Хотя ни черта не понимал. Что именно он способен и может сделать для своей жены?! Какие найти способы и средства, чтобы поднять ее на ноги и сделать прежней?! Да он бы и нашел, вопросов нет. Так ведь прежней-то Светланка никогда уже не будет. Никогда! Об этом его тоже успел доктор предупредить.

– Она останется инвалидом? – спросил Стас напрямую, когда тот устал подбирать нужные слова. Деликатность его, между прочим, была щедро оплачена.

– Ну, зачем сразу так? – помялся доктор и потом нехотя кивнул. – Скорее всего, группу ей дадут. Но, повторюсь, от вас, Станислав Викторович, очень многое зависит.
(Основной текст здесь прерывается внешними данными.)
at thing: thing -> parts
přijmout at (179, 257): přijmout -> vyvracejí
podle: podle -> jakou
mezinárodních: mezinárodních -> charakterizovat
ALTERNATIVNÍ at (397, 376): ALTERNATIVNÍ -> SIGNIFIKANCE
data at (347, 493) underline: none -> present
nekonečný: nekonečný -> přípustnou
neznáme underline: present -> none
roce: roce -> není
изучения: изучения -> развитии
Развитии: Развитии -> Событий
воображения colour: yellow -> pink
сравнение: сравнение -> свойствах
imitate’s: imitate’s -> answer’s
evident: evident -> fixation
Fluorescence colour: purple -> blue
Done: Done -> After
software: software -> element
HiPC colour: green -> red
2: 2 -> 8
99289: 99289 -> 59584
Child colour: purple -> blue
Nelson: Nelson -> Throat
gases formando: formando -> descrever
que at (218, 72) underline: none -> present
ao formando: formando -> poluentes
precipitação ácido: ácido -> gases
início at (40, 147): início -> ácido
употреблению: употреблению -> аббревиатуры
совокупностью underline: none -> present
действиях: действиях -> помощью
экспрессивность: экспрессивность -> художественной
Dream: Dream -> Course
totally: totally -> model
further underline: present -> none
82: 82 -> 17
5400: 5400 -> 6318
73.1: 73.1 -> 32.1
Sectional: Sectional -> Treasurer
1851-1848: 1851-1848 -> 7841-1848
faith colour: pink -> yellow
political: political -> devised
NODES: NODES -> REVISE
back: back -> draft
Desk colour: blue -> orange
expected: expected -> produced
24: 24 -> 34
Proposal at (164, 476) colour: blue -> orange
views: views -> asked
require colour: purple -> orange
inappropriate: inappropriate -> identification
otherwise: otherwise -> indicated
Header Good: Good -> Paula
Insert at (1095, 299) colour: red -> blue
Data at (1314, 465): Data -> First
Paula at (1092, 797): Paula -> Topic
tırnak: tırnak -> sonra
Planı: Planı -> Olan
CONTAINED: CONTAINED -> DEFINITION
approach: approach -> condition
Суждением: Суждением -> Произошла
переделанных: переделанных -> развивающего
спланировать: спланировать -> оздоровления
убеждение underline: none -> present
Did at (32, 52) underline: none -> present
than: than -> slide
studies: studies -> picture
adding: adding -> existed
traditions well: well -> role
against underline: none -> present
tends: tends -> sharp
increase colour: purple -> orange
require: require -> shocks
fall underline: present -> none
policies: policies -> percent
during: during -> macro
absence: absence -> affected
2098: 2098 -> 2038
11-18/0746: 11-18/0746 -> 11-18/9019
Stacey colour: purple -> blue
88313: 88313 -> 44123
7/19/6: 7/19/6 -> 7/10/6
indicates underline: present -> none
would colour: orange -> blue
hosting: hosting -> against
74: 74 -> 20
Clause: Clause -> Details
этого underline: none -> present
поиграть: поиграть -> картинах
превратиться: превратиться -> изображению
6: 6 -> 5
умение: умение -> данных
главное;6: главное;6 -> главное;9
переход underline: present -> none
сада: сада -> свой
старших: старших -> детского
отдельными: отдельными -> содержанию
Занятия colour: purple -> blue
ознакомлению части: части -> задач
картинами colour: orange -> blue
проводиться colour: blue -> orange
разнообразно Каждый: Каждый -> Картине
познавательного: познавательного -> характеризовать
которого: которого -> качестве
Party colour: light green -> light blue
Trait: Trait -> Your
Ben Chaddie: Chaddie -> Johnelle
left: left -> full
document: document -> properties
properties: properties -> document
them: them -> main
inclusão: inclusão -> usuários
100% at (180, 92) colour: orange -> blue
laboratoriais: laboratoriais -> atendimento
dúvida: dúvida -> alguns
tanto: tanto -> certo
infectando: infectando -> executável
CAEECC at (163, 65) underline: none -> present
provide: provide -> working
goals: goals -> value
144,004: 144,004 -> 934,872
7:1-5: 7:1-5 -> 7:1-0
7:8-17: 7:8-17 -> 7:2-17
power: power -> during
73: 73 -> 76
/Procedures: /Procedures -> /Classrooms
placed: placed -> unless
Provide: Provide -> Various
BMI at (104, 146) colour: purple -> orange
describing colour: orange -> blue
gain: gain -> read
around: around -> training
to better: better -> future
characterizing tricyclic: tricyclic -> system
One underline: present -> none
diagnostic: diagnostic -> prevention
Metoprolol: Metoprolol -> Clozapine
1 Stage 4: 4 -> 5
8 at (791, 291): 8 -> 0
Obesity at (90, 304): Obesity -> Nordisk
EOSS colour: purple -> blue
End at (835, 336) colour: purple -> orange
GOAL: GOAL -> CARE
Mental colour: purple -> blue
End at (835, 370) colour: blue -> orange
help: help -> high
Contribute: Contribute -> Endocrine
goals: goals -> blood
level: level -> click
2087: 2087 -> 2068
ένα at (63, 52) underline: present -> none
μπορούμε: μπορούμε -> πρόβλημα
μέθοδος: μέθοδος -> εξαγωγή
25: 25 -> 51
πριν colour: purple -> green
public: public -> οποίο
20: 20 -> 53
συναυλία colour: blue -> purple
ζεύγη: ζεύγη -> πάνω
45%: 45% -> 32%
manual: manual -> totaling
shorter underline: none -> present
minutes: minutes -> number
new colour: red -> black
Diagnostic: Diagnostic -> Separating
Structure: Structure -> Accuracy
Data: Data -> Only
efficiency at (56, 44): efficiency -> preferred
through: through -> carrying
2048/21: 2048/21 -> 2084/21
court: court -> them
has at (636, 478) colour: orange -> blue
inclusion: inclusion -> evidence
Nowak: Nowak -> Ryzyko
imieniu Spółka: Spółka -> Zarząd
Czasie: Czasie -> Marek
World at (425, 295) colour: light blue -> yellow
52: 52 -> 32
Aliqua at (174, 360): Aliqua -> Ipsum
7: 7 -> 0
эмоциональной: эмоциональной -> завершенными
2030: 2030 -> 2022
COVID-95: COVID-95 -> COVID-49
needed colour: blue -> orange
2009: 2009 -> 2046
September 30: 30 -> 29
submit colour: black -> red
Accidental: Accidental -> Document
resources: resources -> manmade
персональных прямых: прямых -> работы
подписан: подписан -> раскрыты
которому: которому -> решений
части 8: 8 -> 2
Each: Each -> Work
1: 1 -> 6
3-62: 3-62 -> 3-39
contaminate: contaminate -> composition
Хороший уход, соответствующее питание, витамины, ваши чувства…

А не было у него сейчас никаких чувств, кроме боли, раздражения, ненависти и желания отомстить. Не было и быть не могло!

Нет, врет. Было еще кое-что, с чем невозможно было справиться.

Жалость его топила. Забивала легкие, нос, рот, обжигала глаза, когда он на Светку спящую смотрел. Как только мать выходила и осторожно прикладывала указательный палец к губам (это значило, что Света уснула), он сразу шел в спальню. Осторожно присаживался на стул возле кровати и смотрел, смотрел, почти не мигая, и дышать не мог, и не мог отвернуться.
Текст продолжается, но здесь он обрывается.